Armand Barbès 1839
Translated: from the original flyer, by Mitch Abidor;
CopyLeft: Creative Commons (Attribute & ShareAlike) marxists.org 2006.
Solidarity in danger makes everyone work together on a vessel in danger, and sometimes changes a passenger who has no functions when the wind and tide are propitious into a pilot.
In times of social distress it is even more the case that every citizen has the obligation to pay the fatherland the tribute of his ideas, his counsels and even his prayers.
It is this obligation that we are fulfilling today. Without a function in ordinary times, obscure and perhaps disdained passengers, we come to tell you: the ship is sinking, it’s sprung a leak: Help! Help! Bring us hemp and tar.
The best and most interesting portion of the people, that portion which through the unjust constitution of society is forever condemned to produce without ever reaping, finds itself deprived of its sole resource, labor.
You know of the extreme poverty that tortured this unfortunate class last winter. It is said that the summer, by re-opening work in the countryside, will bring relief to these ills. Summer has arrived, giving food to the beasts of the fields, furnishing feed to young animals. But for the unhappy man to whom the law – which he didn’t make – ceaselessly cries out: “This field isn’t yours, go away, these harvests belong to another, don’t dare touch them,” the summer is no longer fecund, and cruel mother earth, though covered with riches and fruits, seems to cause in him the desire suffered by Tantalus on the orders of the powers of hell.
The first of all rights is the right to live, which man bears upon being born. Before it disappear all social conventions that nature has not ratified. The poor man submits himself to their injunctions, though he is their victim. But if we were insensible to his sufferings it would be just that he trample upon the human law that orders him to die.

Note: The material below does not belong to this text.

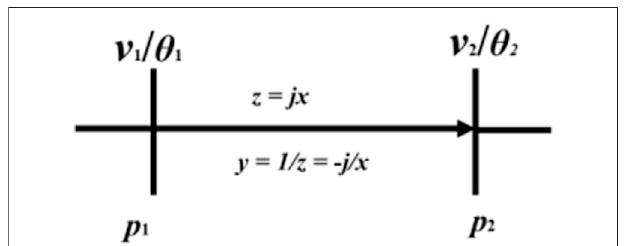
FIGURE A2 | DC transmission line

So it is not what is vulgarly called charity that we come to ask of you in the name of our unfortunate brothers. No, the cause we are pleading is too holy for us not to make you listen to our virile and severe words. It is the fulfilling of an obligation that we demand of you, for the right of the poor man to his existence is not out of date, and it is to this right that the son of Mary gave the sanction of his mighty word when he said: “The rich are naught but the guardians of the goods of the poor.”
It is true that for quite some time the teachings of the illustrious proletarian have fallen into disuse. Christ, in ordering us to give charity – which is nothing else but the love of your neighbor – did not only mean that the rich should give pitiful alms in the same way as we throw a scrap to a dog.
No, I say again, it is not this diminished charity that we demand of you. Awaken true charity in your hearts, that which Christ and nature command of you. Think of your unfortunate brethren, of their sufferings, their rights, their merits.
Can we forget that in this world, like on a ship in danger, there is solidarity for all, and that it is as foolish as it is absurd to contemplate the storm with arms folded, softly murmuring the cruel saying: Every man for himself and God for all!
And you abandoned and unhappy brothers who, upon seeing the evil ones fortify themselves with this maxim, were perhaps led to doubt the existence of the author of nature, do not blaspheme his holy name: it is not He, the eternal source of all justice and bounty, who commands man to be selfish and without pity. The evil have loaned him their language, they have painted him in their image. Woe on them! For God is not the accomplice of the evil and of tyrants. He will be their severe and inflexible judge.
And don’t accuse us of having spoiled your cause by the sharpness of our words. Above all we are frank and truthful and even, on this occasion when we so ardently desire to see the owning class consecrate a part of its superfluity for the relief of your poverty, we cannot hide the fact that our sympathies are entirely on your side.
We would have feared humiliating you by using a low and sycophantic language to serve you for, as a virtuous young man said who expiated on the scaffold of Thermidor the crime of having loved the people too much: “The unfortunate are the powers of the earth. They have the right to speak as masters to those governments that neglect them.”